Blocco di testo ▸
▼
In diversi nostri articoli di Sudlife vi abbiamo parlato della piaga dell'esodo dei giovani dalla Sicilia che sta progressivamente spopolando la nostra isola.
Un fenomeno che coinvolge soprattutto le aree interne e le province economicamente più fragili, costringendo migliaia di ragazzi e ragazze a cercare altrove opportunità di studio, lavoro e realizzazione personale.
Un esodo che, almeno apparentemente, non sembrava riguardare Ragusa. Del resto, la provincia iblea è da sempre considerata una delle più dinamiche dell'Isola, tra le più "ricche" e virtuose dal punto di vista economico e occupazionale. E invece la realtà raccontata dagli ultimi dati è ben diversa.
Dietro numeri che sembrano rassicuranti si nasconde infatti una verità che merita di essere analizzata senza illusioni.
L'apparenza inganna: vanno via gli italiani, ma arrivano gli stranieri
Secondo l'analisi elaborata dall'Osservatorio della CGIL di Ragusa su dati Istat, tra il 2019 e il 2026 la popolazione residente tra i 18 e i 35 anni è diminuita di appena il 2,2%, un dato decisamente inferiore rispetto alla media siciliana, che supera il 7%.
▲
Dati per la ricostruzione di scene multivista:
▼
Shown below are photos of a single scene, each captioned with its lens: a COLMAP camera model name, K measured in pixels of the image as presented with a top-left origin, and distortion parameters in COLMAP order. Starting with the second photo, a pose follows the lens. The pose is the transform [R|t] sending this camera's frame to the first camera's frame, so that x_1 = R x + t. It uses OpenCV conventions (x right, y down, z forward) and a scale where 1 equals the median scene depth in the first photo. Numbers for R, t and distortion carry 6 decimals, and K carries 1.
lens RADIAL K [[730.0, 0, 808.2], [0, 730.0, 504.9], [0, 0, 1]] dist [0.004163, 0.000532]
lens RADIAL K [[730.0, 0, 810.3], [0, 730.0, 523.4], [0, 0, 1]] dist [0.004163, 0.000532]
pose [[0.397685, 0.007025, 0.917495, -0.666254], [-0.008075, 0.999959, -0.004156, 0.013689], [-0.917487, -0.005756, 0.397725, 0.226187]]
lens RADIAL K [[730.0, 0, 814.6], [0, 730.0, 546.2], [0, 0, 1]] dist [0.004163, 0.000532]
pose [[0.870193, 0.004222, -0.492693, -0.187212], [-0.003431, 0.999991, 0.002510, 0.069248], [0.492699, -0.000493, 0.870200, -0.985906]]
▲
Da fare 1 ▸ Traduci in inglese questa frase dell'articolo sull'esodo giovanile dalla Sicilia: "Dietro numeri che sembrano rassicuranti si nasconde infatti una verità che merita di essere analizzata senza illusioni."
Da fare 2 ▸ Trascrivi dall'articolo sull'esodo giovanile dalla Sicilia il tratto compreso tra "In diversi nostri" e "è ben diversa.".
Da fare 3 ▸ Scrivi il seguito dell'articolo sull'esodo giovanile dalla Sicilia, a partire dall'ultima frase riportata.

Risultato 1 ▸ Behind figures that seem reassuring, in fact, lies a truth that deserves to be analyzed without illusions.

Risultato 2 ▸
In diversi nostri articoli di Sudlife vi abbiamo parlato della piaga dell'esodo dei giovani dalla Sicilia che sta progressivamente spopolando la nostra isola.
Un fenomeno che coinvolge soprattutto le aree interne e le province economicamente più fragili, costringendo migliaia di ragazzi e ragazze a cercare altrove opportunità di studio, lavoro e realizzazione personale.
Un esodo che, almeno apparentemente, non sembrava riguardare Ragusa. Del resto, la provincia iblea è da sempre considerata una delle più dinamiche dell'Isola, tra le più "ricche" e virtuose dal punto di vista economico e occupazionale. E invece la realtà raccontata dagli ultimi dati è ben diversa.

Risultato 3 ▸
A prima vista sembrerebbe una buona notizia. Sembrerebbe la conferma che Ragusa riesce a trattenere i propri giovani meglio di altre province siciliane.
Ma il punto è che quei numeri non raccontano tutta la storia.
La riduzione contenuta della popolazione giovanile è infatti il risultato della forte crescita della popolazione straniera residente, aumentata del 28,6% nello stesso periodo.
Ancora più significativo è l'incremento dei giovani stranieri tra i 18 e i 35 anni, cresciuti di oltre 2.600 unità.
In altre parole, la provincia non sta perdendo meno giovani rispetto al resto della Sicilia. Semplicemente, il loro addio viene compensato dall'arrivo di nuovi residenti provenienti dall'estero.
Oltre quattromila giovani hanno lasciato la provincia
Se si elimina l'effetto della migrazione internazionale, il quadro diventa molto più chiaro.
Nello stesso periodo, circa 4 mila giovani residenti hanno lasciato la provincia di Ragusa. Una diminuzione del 6,97%, praticamente identica a quella registrata nel resto della Sicilia.
Un dato che smentisce la narrativa di una Ragusa immune dal fenomeno e che dimostra come anche il territorio ibleo stia vivendo una progressiva perdita di capitale umano.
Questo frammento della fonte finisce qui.